### [What is being asked]
Among the lines below, copy each one in which "Profile" appears.
_ _ _
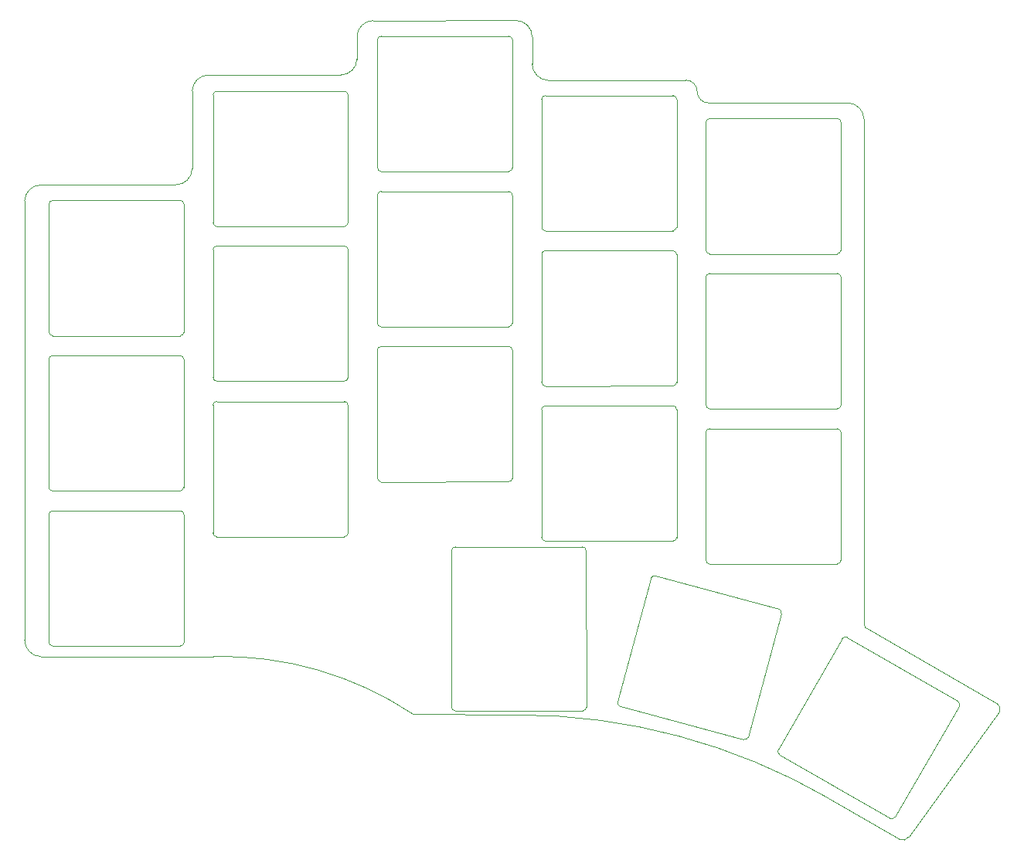
<source format=gm1>
G04 #@! TF.GenerationSoftware,KiCad,Pcbnew,7.0.2-0*
G04 #@! TF.CreationDate,2023-06-25T19:41:49+02:00*
G04 #@! TF.ProjectId,switch-plates,73776974-6368-42d7-906c-617465732e6b,0.6.0*
G04 #@! TF.SameCoordinates,Original*
G04 #@! TF.FileFunction,Profile,NP*
%FSLAX46Y46*%
G04 Gerber Fmt 4.6, Leading zero omitted, Abs format (unit mm)*
G04 Created by KiCad (PCBNEW 7.0.2-0) date 2023-06-25 19:41:49*
%MOMM*%
%LPD*%
G01*
G04 APERTURE LIST*
G04 #@! TA.AperFunction,Profile*
%ADD10C,0.050000*%
G04 #@! TD*
G04 APERTURE END LIST*
D10*
X61188833Y-79869010D02*
X61188833Y-127991349D01*
X153150000Y-78150000D02*
X153145111Y-70933883D01*
X108357933Y-135740981D02*
X122325000Y-135725000D01*
X63850001Y-80225000D02*
X63859019Y-94232933D01*
X133616117Y-66633883D02*
X118540222Y-66661837D01*
X100234753Y-93657932D02*
X114200000Y-93650000D01*
X118234753Y-117157932D02*
X132200000Y-117150000D01*
X117834031Y-99732933D02*
G75*
G03*
X118234753Y-100157932I425769J33D01*
G01*
X116795111Y-61894135D02*
X116795111Y-64867702D01*
X96625000Y-68275000D02*
X96624999Y-82274266D01*
X115050000Y-60100000D02*
X99389516Y-60113430D01*
X82250000Y-67849267D02*
G75*
G03*
X81825002Y-68250000I0J-425733D01*
G01*
X150625000Y-71275000D02*
X150624999Y-85274266D01*
X99849969Y-76225000D02*
G75*
G03*
X100250734Y-76649998I425731J0D01*
G01*
X63850001Y-114225000D02*
X63859019Y-128232933D01*
X100250000Y-78824266D02*
X114224266Y-78825001D01*
X134866117Y-67883883D02*
G75*
G03*
X133616117Y-66633883I-1250017J-17D01*
G01*
X144085184Y-125095525D02*
X140461906Y-138617777D01*
X150625000Y-88250000D02*
X150624999Y-102249266D01*
X134866117Y-67883883D02*
G75*
G03*
X136116117Y-69133883I1249983J-17D01*
G01*
X100250000Y-95824267D02*
G75*
G03*
X99825002Y-96225000I0J-425733D01*
G01*
X64234753Y-111657932D02*
X78200000Y-111650000D01*
X81825000Y-85200000D02*
X81834018Y-99207933D01*
X78225000Y-94649931D02*
G75*
G03*
X78649998Y-94249266I100J425631D01*
G01*
X136250000Y-70849266D02*
X150224266Y-70850001D01*
X79547715Y-67826168D02*
X79543548Y-76357158D01*
X117825001Y-68725000D02*
X117834019Y-82732933D01*
X99389516Y-60113394D02*
G75*
G03*
X97595381Y-61858541I-16J-1794806D01*
G01*
X150624931Y-105250000D02*
G75*
G03*
X150224266Y-104825002I-425631J100D01*
G01*
X126456225Y-135288048D02*
X139947671Y-138894859D01*
X81825001Y-102250000D02*
X81834019Y-116257933D01*
X143894963Y-140538708D02*
X155993188Y-147514462D01*
X122700734Y-118199999D02*
X122749999Y-135324266D01*
X78650000Y-80250000D02*
X78649999Y-94249266D01*
X96200000Y-82674931D02*
G75*
G03*
X96624998Y-82274266I100J425631D01*
G01*
X96199999Y-99624930D02*
G75*
G03*
X96624997Y-99224266I101J425630D01*
G01*
X118250000Y-85324267D02*
G75*
G03*
X117825002Y-85725000I0J-425733D01*
G01*
X114215981Y-76642110D02*
G75*
G03*
X114640979Y-76241333I19J425710D01*
G01*
X81825001Y-68250000D02*
X81834019Y-82257933D01*
X150625000Y-105250000D02*
X150624999Y-119249266D01*
X153150000Y-78150000D02*
X153150253Y-117617143D01*
X115235769Y-136194832D02*
X103694979Y-136082549D01*
X163561226Y-135256184D02*
G75*
G03*
X163426702Y-134687770I-368626J212884D01*
G01*
X96200000Y-116674931D02*
G75*
G03*
X96624998Y-116274266I100J425631D01*
G01*
X63859031Y-94232933D02*
G75*
G03*
X64259753Y-94657932I425769J33D01*
G01*
X77745029Y-78114927D02*
X62983651Y-78123526D01*
X135825001Y-105225000D02*
X135834019Y-119232933D01*
X96624931Y-102275000D02*
G75*
G03*
X96224266Y-101850002I-425631J100D01*
G01*
X78649931Y-80250000D02*
G75*
G03*
X78249266Y-79825002I-425631J100D01*
G01*
X82250000Y-67849266D02*
X96224266Y-67850001D01*
X81900000Y-129800000D02*
X62944009Y-129795833D01*
X150756573Y-127834547D02*
X143760417Y-139970281D01*
X122700728Y-118199999D02*
G75*
G03*
X122300000Y-117775001I-425628J99D01*
G01*
X157030886Y-149825076D02*
X149229607Y-145303912D01*
X153150253Y-117617143D02*
X153150000Y-126200000D01*
X114625000Y-96250000D02*
X114624999Y-110249266D01*
X107957187Y-135315982D02*
G75*
G03*
X108357933Y-135740980I425713J-18D01*
G01*
X116795088Y-61894135D02*
G75*
G03*
X115050000Y-60100000I-1794788J35D01*
G01*
X118250000Y-102324267D02*
G75*
G03*
X117825002Y-102725000I0J-425733D01*
G01*
X130310188Y-120963774D02*
G75*
G03*
X129795953Y-121240855I-110188J-411226D01*
G01*
X135825001Y-88225000D02*
X135834019Y-102232933D01*
X136250000Y-70849267D02*
G75*
G03*
X135825002Y-71250000I0J-425733D01*
G01*
X108400000Y-117774969D02*
G75*
G03*
X107975002Y-118175734I0J-425731D01*
G01*
X167990386Y-135844607D02*
G75*
G03*
X167797034Y-135029526I-549986J300007D01*
G01*
X153145040Y-70933883D02*
G75*
G03*
X151400000Y-69139748I-1794740J83D01*
G01*
X122325000Y-135724931D02*
G75*
G03*
X122749998Y-135324266I100J425631D01*
G01*
X78625031Y-97250000D02*
G75*
G03*
X78224266Y-96825002I-425731J0D01*
G01*
X150200000Y-102649931D02*
G75*
G03*
X150624998Y-102249266I100J425631D01*
G01*
X100265981Y-61816333D02*
X114240247Y-61817068D01*
X100250734Y-76649999D02*
X114215981Y-76642067D01*
X118234753Y-100157932D02*
X132200000Y-100150000D01*
X132200000Y-83149931D02*
G75*
G03*
X132624998Y-82749266I100J425631D01*
G01*
X151400000Y-69139748D02*
X136116117Y-69133883D01*
X136234753Y-119657932D02*
X150200000Y-119650000D01*
X100234753Y-110657932D02*
X114200000Y-110650000D01*
X114624931Y-96250000D02*
G75*
G03*
X114224266Y-95825002I-425631J100D01*
G01*
X96624999Y-85225000D02*
X96624998Y-99224266D01*
X163561248Y-135256197D02*
X156561615Y-147379916D01*
X77745029Y-78114920D02*
G75*
G03*
X79543548Y-76357158I-8629J1807820D01*
G01*
X143760358Y-139970247D02*
G75*
G03*
X143894963Y-140538708I368742J-212853D01*
G01*
X136234753Y-85682932D02*
X150200000Y-85675000D01*
X150624931Y-88250000D02*
G75*
G03*
X150224266Y-87825002I-425631J100D01*
G01*
X99840982Y-62217067D02*
X99850000Y-76225000D01*
X99825001Y-96225000D02*
X99834019Y-110232933D01*
X64250000Y-96824267D02*
G75*
G03*
X63825002Y-97225000I0J-425733D01*
G01*
X114200000Y-110649931D02*
G75*
G03*
X114624998Y-110249266I100J425631D01*
G01*
X78650000Y-114250000D02*
X78649999Y-128249266D01*
X139947673Y-138894853D02*
G75*
G03*
X140461905Y-138617777I110227J411153D01*
G01*
X117834031Y-82732933D02*
G75*
G03*
X118234753Y-83157932I425769J33D01*
G01*
X99825001Y-79225000D02*
X99834019Y-93232933D01*
X151324977Y-127700040D02*
G75*
G03*
X150756574Y-127834547I-212877J-368660D01*
G01*
X132625000Y-85750000D02*
X132624999Y-99749266D01*
X149229606Y-145303913D02*
G75*
G03*
X115235769Y-136194832I-33993836J-58875617D01*
G01*
X132624931Y-68750000D02*
G75*
G03*
X132224266Y-68325002I-425631J100D01*
G01*
X136250000Y-87824267D02*
G75*
G03*
X135825002Y-88225000I0J-425733D01*
G01*
X64275000Y-113824266D02*
X78249266Y-113825001D01*
X82234752Y-99632932D02*
X96199999Y-99625000D01*
X158055405Y-149550557D02*
X167990425Y-135844628D01*
X150200000Y-85674931D02*
G75*
G03*
X150624998Y-85274266I100J425631D01*
G01*
X157030888Y-149825073D02*
G75*
G03*
X158055405Y-149550557I375012J649473D01*
G01*
X82250000Y-101849266D02*
X96224266Y-101850001D01*
X135834031Y-85257933D02*
G75*
G03*
X136234753Y-85682932I425769J33D01*
G01*
X82250000Y-101849267D02*
G75*
G03*
X81825002Y-102250000I0J-425733D01*
G01*
X100250000Y-95824266D02*
X114224266Y-95825001D01*
X82234753Y-116682932D02*
X96200000Y-116675000D01*
X81834031Y-116257933D02*
G75*
G03*
X82234753Y-116682932I425769J33D01*
G01*
X129795953Y-121240855D02*
X126179144Y-134773813D01*
X63825001Y-97225000D02*
X63834019Y-111232933D01*
X126179162Y-134773818D02*
G75*
G03*
X126456225Y-135288047I411238J-110182D01*
G01*
X62983651Y-78123538D02*
G75*
G03*
X61188834Y-79869010I-51J-1795462D01*
G01*
X64275000Y-79824267D02*
G75*
G03*
X63850002Y-80225000I0J-425733D01*
G01*
X64259753Y-94657932D02*
X78225000Y-94650000D01*
X118250000Y-85324266D02*
X132224266Y-85325001D01*
X132625000Y-68750000D02*
X132624999Y-82749266D01*
X100250000Y-78824267D02*
G75*
G03*
X99825002Y-79225000I0J-425733D01*
G01*
X114640963Y-62242067D02*
G75*
G03*
X114240247Y-61817069I-425663J67D01*
G01*
X64275000Y-113824267D02*
G75*
G03*
X63850002Y-114225000I0J-425733D01*
G01*
X103694982Y-136082545D02*
G75*
G03*
X81900000Y-129800001I-20857682J-31411955D01*
G01*
X78649931Y-114250000D02*
G75*
G03*
X78249266Y-113825002I-425631J100D01*
G01*
X63859031Y-128232933D02*
G75*
G03*
X64259753Y-128657932I425769J33D01*
G01*
X81833937Y-99207933D02*
G75*
G03*
X82234752Y-99632931I425763J33D01*
G01*
X150200000Y-119649931D02*
G75*
G03*
X150624998Y-119249266I100J425631D01*
G01*
X136250000Y-104824266D02*
X150224266Y-104825001D01*
X82234753Y-82682932D02*
X96200000Y-82675000D01*
X99834031Y-110232933D02*
G75*
G03*
X100234753Y-110657932I425769J33D01*
G01*
X153150002Y-126200000D02*
G75*
G03*
X153300002Y-126649999I599998J-50000D01*
G01*
X136234753Y-102657932D02*
X150200000Y-102650000D01*
X96624931Y-85225000D02*
G75*
G03*
X96224265Y-84800002I-425631J100D01*
G01*
X167797034Y-135029526D02*
X153300001Y-126650000D01*
X114640981Y-62242067D02*
X114640980Y-76241333D01*
X64250000Y-96824266D02*
X78224266Y-96825001D01*
X82249999Y-84799266D02*
G75*
G03*
X81825001Y-85200000I1J-425734D01*
G01*
X132624931Y-102750000D02*
G75*
G03*
X132224266Y-102325002I-425631J100D01*
G01*
X78225000Y-128649931D02*
G75*
G03*
X78649998Y-128249266I100J425631D01*
G01*
X118250000Y-102324266D02*
X132224266Y-102325001D01*
X78200000Y-111650031D02*
G75*
G03*
X78624998Y-111249266I0J425731D01*
G01*
X132625000Y-102750000D02*
X132624999Y-116749266D01*
X107975001Y-118175734D02*
X107957199Y-135315982D01*
X118250000Y-68324266D02*
X132224266Y-68325001D01*
X82249999Y-84799266D02*
X96224265Y-84800001D01*
X135825001Y-71250000D02*
X135834019Y-85257933D01*
X114625000Y-79250000D02*
X114624999Y-93249266D01*
X132200000Y-100149931D02*
G75*
G03*
X132624998Y-99749266I100J425631D01*
G01*
X95805865Y-66083289D02*
G75*
G03*
X97600000Y-64338143I-65J1794889D01*
G01*
X97595381Y-61858541D02*
X97600000Y-64338143D01*
X118250000Y-68324267D02*
G75*
G03*
X117825002Y-68725000I0J-425733D01*
G01*
X99834031Y-93232933D02*
G75*
G03*
X100234753Y-93657932I425769J33D01*
G01*
X114200000Y-93649931D02*
G75*
G03*
X114624998Y-93249266I100J425631D01*
G01*
X150624931Y-71275000D02*
G75*
G03*
X150224266Y-70850002I-425631J100D01*
G01*
X108400000Y-117775000D02*
X122300000Y-117775000D01*
X100265981Y-61816346D02*
G75*
G03*
X99840983Y-62217067I19J-425754D01*
G01*
X78625000Y-97250000D02*
X78624999Y-111249266D01*
X117825001Y-102725000D02*
X117834019Y-116732933D01*
X136250000Y-104824267D02*
G75*
G03*
X135825002Y-105225000I0J-425733D01*
G01*
X116795076Y-64867702D02*
G75*
G03*
X118540222Y-66661836I1794824J2D01*
G01*
X95805865Y-66083254D02*
X81352199Y-66070992D01*
X130310188Y-120963774D02*
X143808102Y-124581290D01*
X61188775Y-127991349D02*
G75*
G03*
X62944009Y-129795833I1805225J49D01*
G01*
X135834031Y-119232933D02*
G75*
G03*
X136234753Y-119657932I425769J33D01*
G01*
X135834031Y-102232933D02*
G75*
G03*
X136234753Y-102657932I425769J33D01*
G01*
X117825001Y-85725000D02*
X117834019Y-99732933D01*
X63834031Y-111232933D02*
G75*
G03*
X64234753Y-111657932I425769J33D01*
G01*
X151325000Y-127700000D02*
X163426702Y-134687770D01*
X132624931Y-85750000D02*
G75*
G03*
X132224266Y-85325002I-425631J100D01*
G01*
X114624931Y-79250000D02*
G75*
G03*
X114224266Y-78825002I-425631J100D01*
G01*
X96625000Y-102275000D02*
X96624999Y-116274266D01*
X81834031Y-82257933D02*
G75*
G03*
X82234753Y-82682932I425769J33D01*
G01*
X132200000Y-117149931D02*
G75*
G03*
X132624998Y-116749266I100J425631D01*
G01*
X144085167Y-125095520D02*
G75*
G03*
X143808102Y-124581291I-411167J110220D01*
G01*
X96624931Y-68275000D02*
G75*
G03*
X96224266Y-67850002I-425631J100D01*
G01*
X81352199Y-66071022D02*
G75*
G03*
X79547715Y-67826168I1J-1805178D01*
G01*
X64259753Y-128657932D02*
X78225000Y-128650000D01*
X117834031Y-116732933D02*
G75*
G03*
X118234753Y-117157932I425769J33D01*
G01*
X64275000Y-79824266D02*
X78249266Y-79825001D01*
X155993213Y-147514419D02*
G75*
G03*
X156561615Y-147379916I212887J368619D01*
G01*
X118234753Y-83157932D02*
X132200000Y-83150000D01*
X136250000Y-87824266D02*
X150224266Y-87825001D01*
M02*

</source>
_ _ _
### [Reply]
G04 #@! TF.FileFunction,Profile,NP*
G04 #@! TA.AperFunction,Profile*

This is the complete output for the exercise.